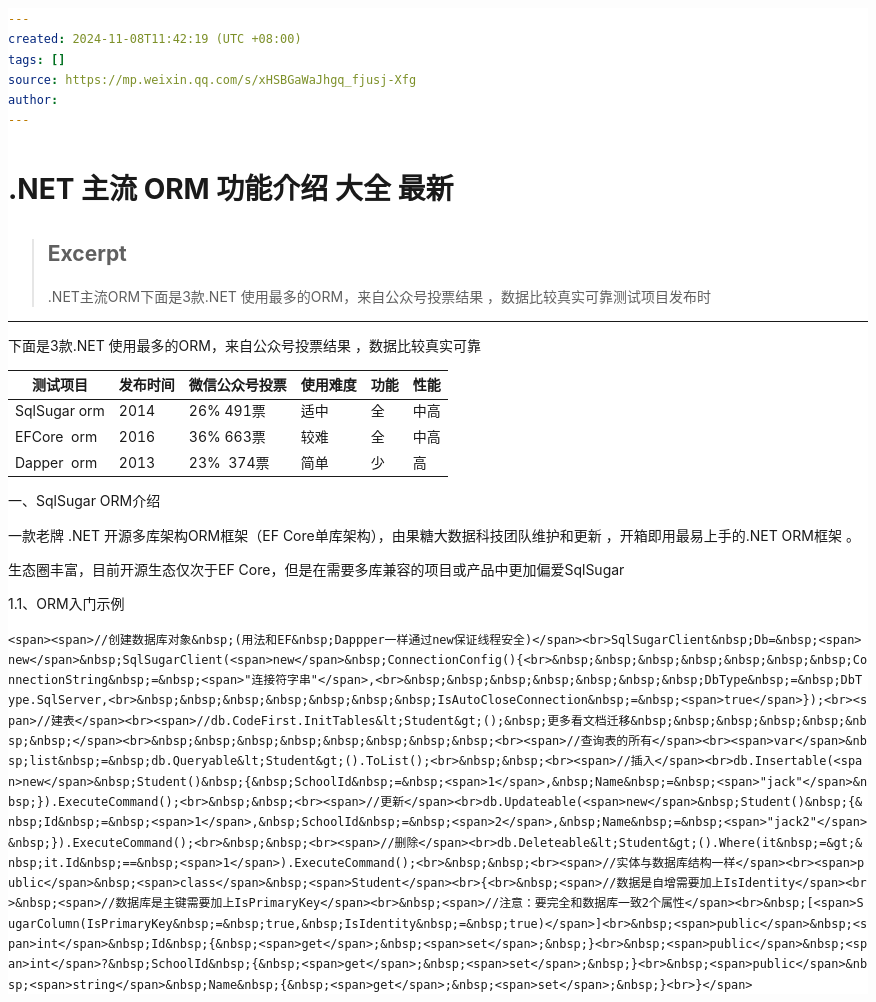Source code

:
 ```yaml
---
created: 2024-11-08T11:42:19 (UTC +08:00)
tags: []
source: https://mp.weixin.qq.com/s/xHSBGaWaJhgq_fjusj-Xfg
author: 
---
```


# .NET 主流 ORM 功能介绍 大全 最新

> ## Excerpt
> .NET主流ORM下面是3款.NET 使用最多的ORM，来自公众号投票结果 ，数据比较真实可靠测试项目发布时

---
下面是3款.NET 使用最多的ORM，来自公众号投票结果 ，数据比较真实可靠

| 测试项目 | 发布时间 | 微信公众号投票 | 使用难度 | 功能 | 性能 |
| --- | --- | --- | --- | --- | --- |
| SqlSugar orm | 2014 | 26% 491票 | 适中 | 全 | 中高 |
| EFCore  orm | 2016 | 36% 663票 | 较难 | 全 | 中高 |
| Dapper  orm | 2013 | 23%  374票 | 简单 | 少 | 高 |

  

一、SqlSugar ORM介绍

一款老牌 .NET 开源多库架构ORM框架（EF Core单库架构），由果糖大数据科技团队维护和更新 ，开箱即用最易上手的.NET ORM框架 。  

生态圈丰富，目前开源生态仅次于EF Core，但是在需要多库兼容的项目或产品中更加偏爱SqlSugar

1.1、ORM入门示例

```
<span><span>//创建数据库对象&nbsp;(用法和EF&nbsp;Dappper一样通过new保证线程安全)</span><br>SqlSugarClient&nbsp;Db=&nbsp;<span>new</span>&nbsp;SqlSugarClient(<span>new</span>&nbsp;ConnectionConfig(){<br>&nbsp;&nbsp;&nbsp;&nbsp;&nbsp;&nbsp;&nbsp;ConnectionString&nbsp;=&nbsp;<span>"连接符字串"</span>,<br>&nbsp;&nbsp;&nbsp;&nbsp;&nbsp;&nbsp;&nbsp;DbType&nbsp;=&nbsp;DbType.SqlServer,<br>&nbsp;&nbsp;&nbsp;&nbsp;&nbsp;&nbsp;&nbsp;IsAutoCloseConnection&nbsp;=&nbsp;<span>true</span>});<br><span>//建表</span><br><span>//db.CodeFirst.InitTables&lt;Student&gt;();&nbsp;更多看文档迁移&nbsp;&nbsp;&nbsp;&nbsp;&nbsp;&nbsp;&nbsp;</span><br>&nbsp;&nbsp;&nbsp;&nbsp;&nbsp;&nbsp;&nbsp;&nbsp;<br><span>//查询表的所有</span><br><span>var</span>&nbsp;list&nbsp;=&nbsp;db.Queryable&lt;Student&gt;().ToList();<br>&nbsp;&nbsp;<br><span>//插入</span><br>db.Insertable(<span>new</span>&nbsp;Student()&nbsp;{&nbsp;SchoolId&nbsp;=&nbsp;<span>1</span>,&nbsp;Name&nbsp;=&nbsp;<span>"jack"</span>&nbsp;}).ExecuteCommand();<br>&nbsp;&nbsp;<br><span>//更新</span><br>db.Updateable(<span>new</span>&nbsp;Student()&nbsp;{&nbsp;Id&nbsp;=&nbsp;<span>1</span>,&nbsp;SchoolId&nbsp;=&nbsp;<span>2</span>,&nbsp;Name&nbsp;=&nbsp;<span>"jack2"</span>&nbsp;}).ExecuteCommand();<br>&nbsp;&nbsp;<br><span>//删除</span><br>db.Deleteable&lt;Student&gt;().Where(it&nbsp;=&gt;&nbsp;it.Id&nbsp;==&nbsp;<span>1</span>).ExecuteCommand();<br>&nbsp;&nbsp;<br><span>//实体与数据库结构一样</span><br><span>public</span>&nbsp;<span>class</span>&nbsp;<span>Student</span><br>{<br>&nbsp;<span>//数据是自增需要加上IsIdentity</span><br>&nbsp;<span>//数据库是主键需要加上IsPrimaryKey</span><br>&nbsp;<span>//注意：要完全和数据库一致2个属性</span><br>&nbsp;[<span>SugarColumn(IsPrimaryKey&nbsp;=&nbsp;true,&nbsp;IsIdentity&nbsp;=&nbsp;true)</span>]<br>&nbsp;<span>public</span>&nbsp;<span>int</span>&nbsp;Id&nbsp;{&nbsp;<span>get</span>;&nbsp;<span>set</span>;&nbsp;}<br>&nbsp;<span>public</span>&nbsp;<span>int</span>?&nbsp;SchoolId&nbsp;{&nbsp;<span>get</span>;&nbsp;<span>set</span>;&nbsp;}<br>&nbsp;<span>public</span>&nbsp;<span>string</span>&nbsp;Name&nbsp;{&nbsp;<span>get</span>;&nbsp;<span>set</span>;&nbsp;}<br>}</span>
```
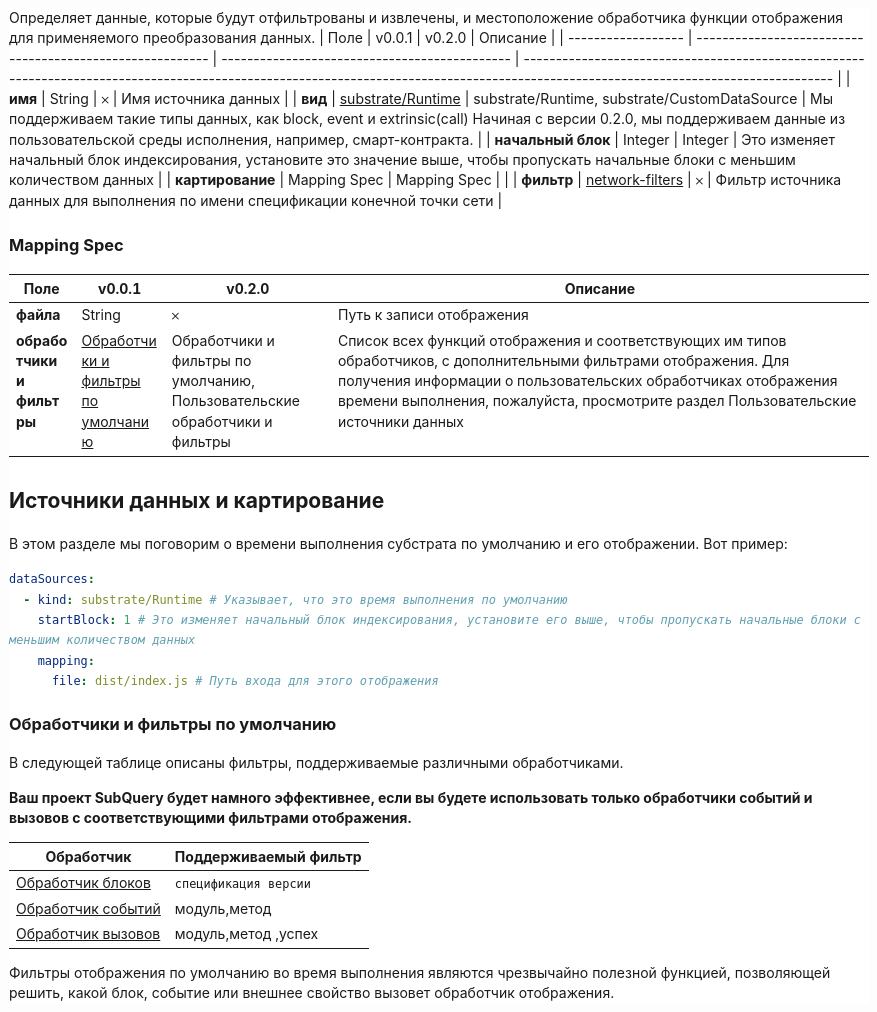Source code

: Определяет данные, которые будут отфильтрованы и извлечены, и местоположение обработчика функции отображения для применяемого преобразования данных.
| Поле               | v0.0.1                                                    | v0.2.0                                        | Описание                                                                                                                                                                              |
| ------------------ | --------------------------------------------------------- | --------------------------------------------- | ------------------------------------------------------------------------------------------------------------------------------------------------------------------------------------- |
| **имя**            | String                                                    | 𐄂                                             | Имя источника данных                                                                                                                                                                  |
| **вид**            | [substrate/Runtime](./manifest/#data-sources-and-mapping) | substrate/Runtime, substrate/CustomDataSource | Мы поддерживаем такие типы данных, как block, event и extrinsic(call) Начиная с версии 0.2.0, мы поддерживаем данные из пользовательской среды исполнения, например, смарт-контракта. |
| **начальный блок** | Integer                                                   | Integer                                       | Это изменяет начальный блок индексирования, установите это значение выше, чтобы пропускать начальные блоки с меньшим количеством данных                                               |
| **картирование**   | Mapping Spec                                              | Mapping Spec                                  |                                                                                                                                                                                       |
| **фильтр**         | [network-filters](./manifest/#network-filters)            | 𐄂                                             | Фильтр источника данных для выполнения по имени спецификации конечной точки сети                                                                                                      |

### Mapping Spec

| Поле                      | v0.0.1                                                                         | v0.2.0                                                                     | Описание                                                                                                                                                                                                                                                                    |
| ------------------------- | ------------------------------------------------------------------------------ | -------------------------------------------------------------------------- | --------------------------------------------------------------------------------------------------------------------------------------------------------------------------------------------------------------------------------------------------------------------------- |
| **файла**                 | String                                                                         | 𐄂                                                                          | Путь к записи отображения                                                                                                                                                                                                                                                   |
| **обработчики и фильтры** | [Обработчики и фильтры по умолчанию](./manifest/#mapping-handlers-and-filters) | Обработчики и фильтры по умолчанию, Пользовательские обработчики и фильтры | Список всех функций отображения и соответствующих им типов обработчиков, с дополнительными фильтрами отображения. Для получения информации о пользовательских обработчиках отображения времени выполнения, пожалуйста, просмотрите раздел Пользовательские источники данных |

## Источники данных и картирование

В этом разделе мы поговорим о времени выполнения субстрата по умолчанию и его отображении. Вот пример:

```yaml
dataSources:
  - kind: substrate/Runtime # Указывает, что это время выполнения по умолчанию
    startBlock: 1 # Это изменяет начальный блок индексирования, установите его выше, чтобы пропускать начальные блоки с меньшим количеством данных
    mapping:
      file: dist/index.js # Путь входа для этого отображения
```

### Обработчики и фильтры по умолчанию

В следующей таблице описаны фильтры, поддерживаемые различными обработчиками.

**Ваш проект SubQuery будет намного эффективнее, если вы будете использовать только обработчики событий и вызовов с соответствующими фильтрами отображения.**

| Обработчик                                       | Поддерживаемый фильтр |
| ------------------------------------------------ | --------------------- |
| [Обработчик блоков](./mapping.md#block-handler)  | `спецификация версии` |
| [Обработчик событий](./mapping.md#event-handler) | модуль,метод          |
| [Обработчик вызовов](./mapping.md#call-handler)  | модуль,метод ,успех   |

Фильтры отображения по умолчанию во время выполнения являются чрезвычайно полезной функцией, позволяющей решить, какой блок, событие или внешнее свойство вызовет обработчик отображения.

=======

Your task = Filter the entries above and copy only the lines that hold "вызовов".

Response =
**Ваш проект SubQuery будет намного эффективнее, если вы будете использовать только обработчики событий и вызовов с соответствующими фильтрами отображения.**
| [Обработчик вызовов](./mapping.md#call-handler)  | модуль,метод ,успех   |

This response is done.